Un subgénero del humorismo que la crítica ha encontrado en tu obra es el de la broma.
A mí me gusta mucho el chiste malo, bien puesto, el chiste malo me parece una se las formas más sublimes y sofisticadas del humor.

Me gustaría terminar la entrevista, volviendo al inicio, a la idea de tradición a partir del ensayo de Jorge Volpi, para quien tu novela menos argentina es Los jardines de Kensigton.
Para mi es error, es mi novela más argentina: la historia del autor de Peter Pan que transcurre después de sesenta años, sólo puede escribirla argentina. En términos ideas, si a alguien le interesara reordenar mi bibliografía, Los Jardines de Kensigton habría tenido que ser mi primera novela, en base sobre todo a los intereses que están detrás de ella, y no Historia argentina, que es casi un desafío hacia mí mismo por el escaso interés hacia Argentina que sentía como tema.

Y siempre en torno a la inscripción en una determinada tradición, Volpi señala que el último autor hispanoamericano es Bolaño, en tanto que es el autor que se ha enfrentado al boom.
Yo creo que Bolaño es parte del boom.

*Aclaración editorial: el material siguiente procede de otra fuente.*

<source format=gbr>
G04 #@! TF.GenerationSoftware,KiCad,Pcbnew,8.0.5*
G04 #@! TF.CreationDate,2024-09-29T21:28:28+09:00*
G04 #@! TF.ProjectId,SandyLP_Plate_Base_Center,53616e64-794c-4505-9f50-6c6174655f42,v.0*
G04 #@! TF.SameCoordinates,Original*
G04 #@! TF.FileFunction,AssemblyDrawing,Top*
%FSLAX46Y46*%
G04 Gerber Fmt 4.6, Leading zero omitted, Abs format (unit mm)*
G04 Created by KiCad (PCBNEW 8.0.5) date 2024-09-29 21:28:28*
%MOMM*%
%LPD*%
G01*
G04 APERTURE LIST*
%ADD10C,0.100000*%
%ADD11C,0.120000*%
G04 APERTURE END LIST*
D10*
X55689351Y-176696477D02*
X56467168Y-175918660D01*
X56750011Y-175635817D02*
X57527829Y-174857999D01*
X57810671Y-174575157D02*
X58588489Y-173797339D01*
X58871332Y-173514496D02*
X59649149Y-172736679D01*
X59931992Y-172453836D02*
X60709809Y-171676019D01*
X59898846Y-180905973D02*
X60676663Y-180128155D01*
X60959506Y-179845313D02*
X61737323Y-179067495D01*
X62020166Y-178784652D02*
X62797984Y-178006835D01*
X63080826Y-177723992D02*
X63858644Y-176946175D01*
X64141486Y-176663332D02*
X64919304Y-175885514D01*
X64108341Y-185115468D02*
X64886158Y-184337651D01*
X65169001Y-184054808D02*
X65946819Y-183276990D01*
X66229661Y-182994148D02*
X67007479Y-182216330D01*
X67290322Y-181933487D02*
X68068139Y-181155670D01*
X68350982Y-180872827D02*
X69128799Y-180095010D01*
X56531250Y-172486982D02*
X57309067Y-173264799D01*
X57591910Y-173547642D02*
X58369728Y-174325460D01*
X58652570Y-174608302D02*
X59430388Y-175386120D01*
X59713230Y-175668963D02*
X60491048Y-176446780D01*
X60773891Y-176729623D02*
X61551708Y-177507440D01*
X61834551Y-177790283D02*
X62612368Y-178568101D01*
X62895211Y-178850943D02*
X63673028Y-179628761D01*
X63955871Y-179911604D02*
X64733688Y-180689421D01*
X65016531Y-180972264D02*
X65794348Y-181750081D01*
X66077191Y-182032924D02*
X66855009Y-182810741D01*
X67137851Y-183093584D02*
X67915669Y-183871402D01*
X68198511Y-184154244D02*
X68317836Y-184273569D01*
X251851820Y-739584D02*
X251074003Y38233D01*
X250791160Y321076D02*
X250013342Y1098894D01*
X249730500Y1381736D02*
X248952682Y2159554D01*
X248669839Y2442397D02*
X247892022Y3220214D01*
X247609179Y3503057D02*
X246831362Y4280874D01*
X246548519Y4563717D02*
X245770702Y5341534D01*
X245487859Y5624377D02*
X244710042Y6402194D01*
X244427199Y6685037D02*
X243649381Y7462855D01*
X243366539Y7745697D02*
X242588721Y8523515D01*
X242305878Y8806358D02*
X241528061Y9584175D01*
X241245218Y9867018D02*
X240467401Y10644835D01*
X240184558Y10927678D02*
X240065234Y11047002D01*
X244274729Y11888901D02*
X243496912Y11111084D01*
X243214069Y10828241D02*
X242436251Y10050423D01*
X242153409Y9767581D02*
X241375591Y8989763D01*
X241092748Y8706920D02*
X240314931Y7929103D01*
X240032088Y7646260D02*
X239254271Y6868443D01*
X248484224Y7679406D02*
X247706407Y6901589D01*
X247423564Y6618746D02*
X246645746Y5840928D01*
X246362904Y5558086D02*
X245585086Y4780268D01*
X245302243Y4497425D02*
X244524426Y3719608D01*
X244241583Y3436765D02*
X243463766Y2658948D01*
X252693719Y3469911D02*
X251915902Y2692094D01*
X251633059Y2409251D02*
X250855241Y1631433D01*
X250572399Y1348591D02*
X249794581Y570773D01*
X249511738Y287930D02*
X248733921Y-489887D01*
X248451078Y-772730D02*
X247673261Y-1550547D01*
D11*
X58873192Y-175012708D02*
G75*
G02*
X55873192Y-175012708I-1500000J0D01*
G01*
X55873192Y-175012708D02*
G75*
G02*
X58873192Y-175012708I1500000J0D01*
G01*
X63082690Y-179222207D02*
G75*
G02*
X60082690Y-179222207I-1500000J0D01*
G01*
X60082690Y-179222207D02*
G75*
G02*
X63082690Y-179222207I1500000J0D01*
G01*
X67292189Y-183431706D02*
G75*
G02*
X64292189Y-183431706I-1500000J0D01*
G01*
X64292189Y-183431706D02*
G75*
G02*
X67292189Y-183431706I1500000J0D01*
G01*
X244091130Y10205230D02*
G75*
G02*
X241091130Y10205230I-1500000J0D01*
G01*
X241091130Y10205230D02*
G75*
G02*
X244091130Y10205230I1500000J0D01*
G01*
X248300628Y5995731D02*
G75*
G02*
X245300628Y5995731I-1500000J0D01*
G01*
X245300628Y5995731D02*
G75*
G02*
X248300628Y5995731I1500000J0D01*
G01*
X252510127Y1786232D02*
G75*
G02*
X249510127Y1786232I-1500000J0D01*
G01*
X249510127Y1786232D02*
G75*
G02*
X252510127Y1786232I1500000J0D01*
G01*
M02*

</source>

Más allá de su indudable calidad, de su talento y de su genio, Bolaño tiene también el éxito que tiene en Estados Unidos porque es una continuación natural de lo que los norteamericanos conocen por literatura hispanoamericana, es decir, la gran novela del exiliado, del fracasado, del territorio hostil, del bohemio.

¿Hablamos de la obra o del escritor?
Hablamos de gran parte de la obra, aunque luego los norteamericanos, como siempre hacen, terminaron por armar un gran mito en torno a la figura del escritor.

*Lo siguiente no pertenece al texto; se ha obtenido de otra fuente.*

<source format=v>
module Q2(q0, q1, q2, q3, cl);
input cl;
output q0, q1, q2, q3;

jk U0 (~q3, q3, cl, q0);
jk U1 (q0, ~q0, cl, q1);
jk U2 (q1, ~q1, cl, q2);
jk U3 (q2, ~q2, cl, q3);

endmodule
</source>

Sin embargo, me cuesta relacionar la obra de Bolaño, que siempre he pensado en diálogo con Vila-Matas y con una tradición literaria basada en la lectura y centrada en la figura del escritor, con la narrativa de Vargas Llosa o de García Márquez.
Sí, pero en Bolaño hay una preocupación por Latinoamérica que es la misma que tienen Vargas Llosa y García Márquez. Pero no hay que olvidar que Bolaño era un gran lector, lo que sucede es que él es el boom filtrado por David Lynch, por James Ellroy y por otras lecturas; Bolaño es el boom más una cantidad de lecturas y de referencias completamente desconocidas para los autores propiamente del boom. Por esto, para mí Roberto es la coda del boom, es como una especie de melodía melancólica y majestuosa al final de una sinfonía, pero una melodía unida a una partitura anterior.

Anna Maria Iglesia

Anna Maria Iglesia (1986) es licenciada en filología italiana y en Teoría de la literatura

y literatura comparada; Máster en Teoría de la literatura y literatura comparada por la

UB. Es colaboradora habitaual de Panfleto Calidoscopio, ha publicado breves ensayos

en la Revista Forma de la UPF y reseñas en 452f. También ha publicado artículos en El

núvol o Barcelona Review.

2 Comentarios

  1. Muy buena entrevista, pero cuidado con la redacción, encontré varias erratas y eso desmerece un poco el texto.

  2. ¿Cómo puede haber tantas faltas de ortografía? ¿Qué habrá pensado el autor al ver así transcrito su texto? Hasta la url contiene un error: no es un chiste malo mal puesto, sino bien puesto.

    No me parece buena idea contratar a periodistas disléxicas.